Links for the Week Ending 30 March 2014

  • The second instalment of The Intergovernmental Panel on Climate Change (IPCC)‘s Fifth Assessment Report (AR5), titled “Impacts, Adaption and Vulnerability”, is to be released in Tokyo tomorrow. There have been lots of leaks, but I would prefer to read the actual report before commenting on it further. Nonetheless, we have seen some good climate change reporting over the last week in the run-up to IPCC publication; for example, “Borrowed Time on Disappearing Land” in The New York Times, an article looking at the plight of Bangladeshis displaced by rising sea levels.
  • I frequently quote Joseph Tainter‘s “The Collapse of Complex Societies” and now NASA has created a research project that tackles the same theme. The Guardian has a good introductory article here, and the academic paper introducing the HANDY model looking at ‘collapse’ is here. It is not a million miles away from the World3 model which sat behind “The Limits to Growth” report to the Club of Rome way back in 1972.
  • The economist Tim Hartford is a past master at doing a hatchet job on the latest intellectual fad.

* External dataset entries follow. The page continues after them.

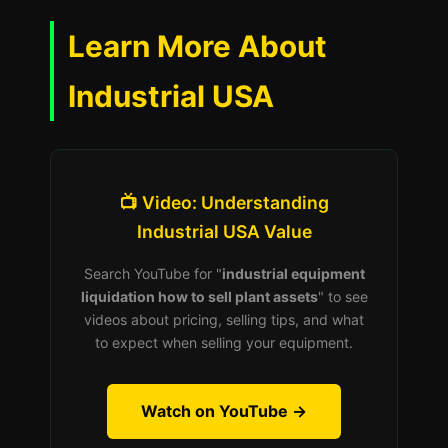
Learn More About
Industrial USA
📺 Video: Understanding
Industrial USA Value
Search YouTube for "
industrial equipment
liquidation how to sell plant assets
" to see
videos about pricing, selling tips, and what
to expect when selling your equipment.
Watch on YouTube →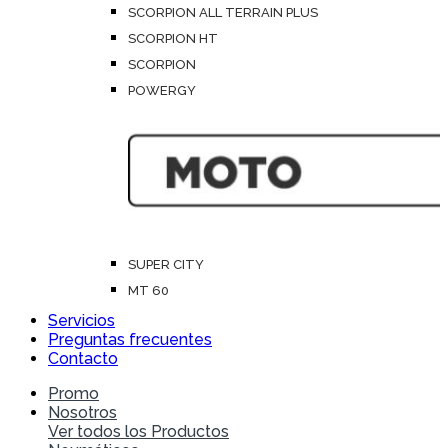
SCORPION ALL TERRAIN PLUS
SCORPION HT
SCORPION
POWERGY
SUPER CITY
MT 60
Servicios
Preguntas frecuentes
Contacto
Promo
Nosotros
Ver todos los Productos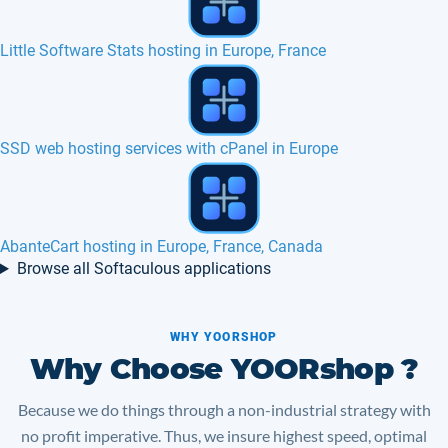
Oxwall hosting in Europe, France, Canada
osTicket hosting in Europe, France, Canada
Advanced poll hosting in Europe, France
Browse all Softaculous applications
WHY YOORSHOP
Why Choose YOORshop ?
Because we do things through a non-industrial strategy with
no profit imperative. Thus, we insure highest speed, optimal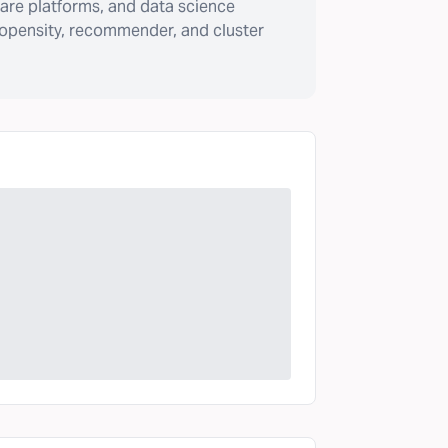
are platforms, and data science
ropensity, recommender, and cluster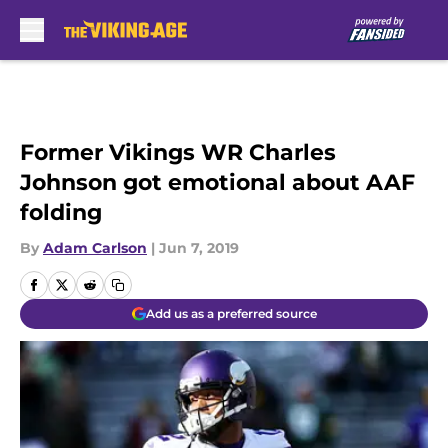
Skip to main content
Former Vikings WR Charles
Johnson got emotional about AAF
folding
By
Adam Carlson
|
Jun 7, 2019
Add us as a preferred source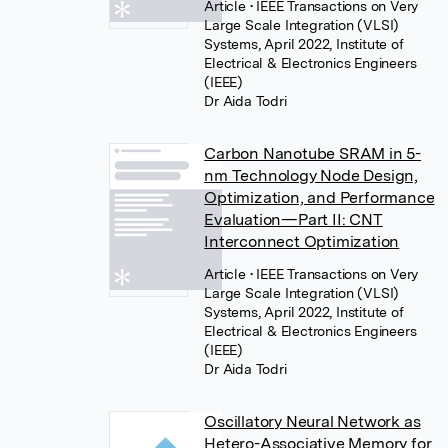
Article
• IEEE Transactions on Very
Large Scale Integration (VLSI)
Systems, April 2022, Institute of
Electrical & Electronics Engineers
(IEEE)
Dr Aida Todri
Carbon Nanotube SRAM in 5-
nm Technology Node Design,
Optimization, and Performance
Evaluation—Part II: CNT
Interconnect Optimization
Article
• IEEE Transactions on Very
Large Scale Integration (VLSI)
Systems, April 2022, Institute of
Electrical & Electronics Engineers
(IEEE)
Dr Aida Todri
Oscillatory Neural Network as
Hetero-Associative Memory for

Here he is in The Financial Times (access to the article after free registration) putting the boot into ‘Big Data’, in particular, its claim to be both more accurate yet still remove the need for statistical sampling, model building and an understanding of causation. I will quote Hartford: “Unfortunately, these four articles of faith are at best optimistic oversimplifications. At worst, according to David Spiegelhalter, Winton Professor of the Public Understanding of Risk at Cambridge university, they can be “complete bollocks. Absolute nonsense.”” I have blogged on Robert Gordon before (here), an economist who takes the hype behind these new technologies with a pinch of salt. Big Data, driverless cars, nano-technology, 3D printer— the list goes on. The first and second industrial revolutions produced steam power and the internal combustion engine, which together have put us into a climate crisis. I am still to be convinced that the technologies of the third industrial revolution (encompassing everything from the integrated circuit to Big Data) will get us out.
  • There was a time when economists looked down their noses at psychologists as being ‘woolly’; this is ironic since psychology, rather than economics, is far more amenable to the application of controlled experiments, a key component of the scientific method.  Daniel Kahneman and Amos Tversky were pioneers in applying psychological experiments to economic questions, and together they helped invent the discipline of behavioural economics. Tversky died in 1996, but Kahneman is still going strong and has just passed his 80th birthday. His influence has never been higher, helped by the success of his book “Thinking, Fast and Slow” which brought his ideas to a general audience outside of economic academia. The Edge has an interesting article in which a series of thought leaders from a variety of disciplines explain how they were influenced by Kahneman’s work. For myself, Kahneman made me reevaluate how I look at risk and also helped me understand why humans find themselves unable and unwilling to respond to the clear and present danger of climate change.
  • Salon has lovely article by a son trying to deal with a father lost in the hatred and bile of Fox News. Thankfully, I never experienced such a dilemma with my dad; he was a mildly grumpy conservative, but with a lasting affection for the NHS within which he worked as a doctor for the best part of 40 years. Of course, The UK has The Daily Mail, which thrives on a diet of righteous indignation (and stories of how the country is going to the dogs), but the UK has no real broadcast equivalent of Fox News. Thankfully.

2 responses to “Links for the Week Ending 30 March 2014

  1. Matthew Nayler

    Interesting paper on HANDY, thanks for the link. Like LTG the issue is surely how to deal with technological change – which HANDY appears to side-step with a quick mention of Jevons paradox. LTG was overly-reliant on its assumption of how resource extraction costs move as depletion progresses – sensible assumption of low capital costs at low depletion and high capital costs at high depletion but guesswork in-between, buried by exponential growth swamping the role of technical progress leaving the economists free reign to cry “foul”. It is sad to see how LTG might have been developed if the Club of Rome had not made such a mess of its publication and subsequent management and if IIASA had bothered to fill the vacuum they left behind.

    I think the Ayres/Hall/Kummel work on replacing the Solow Residual with a measure of fossil fuel’s contribution to growth provides a better starting point to understanding our predicament, and the limits of technology. I guess the HANDY work will appeal to ‘The Spirit Level’ brigade but that this will prove to be a distraction it could do without.

  2. I broadly agree with you here that inequality is the secondary problem, albeit a very large one.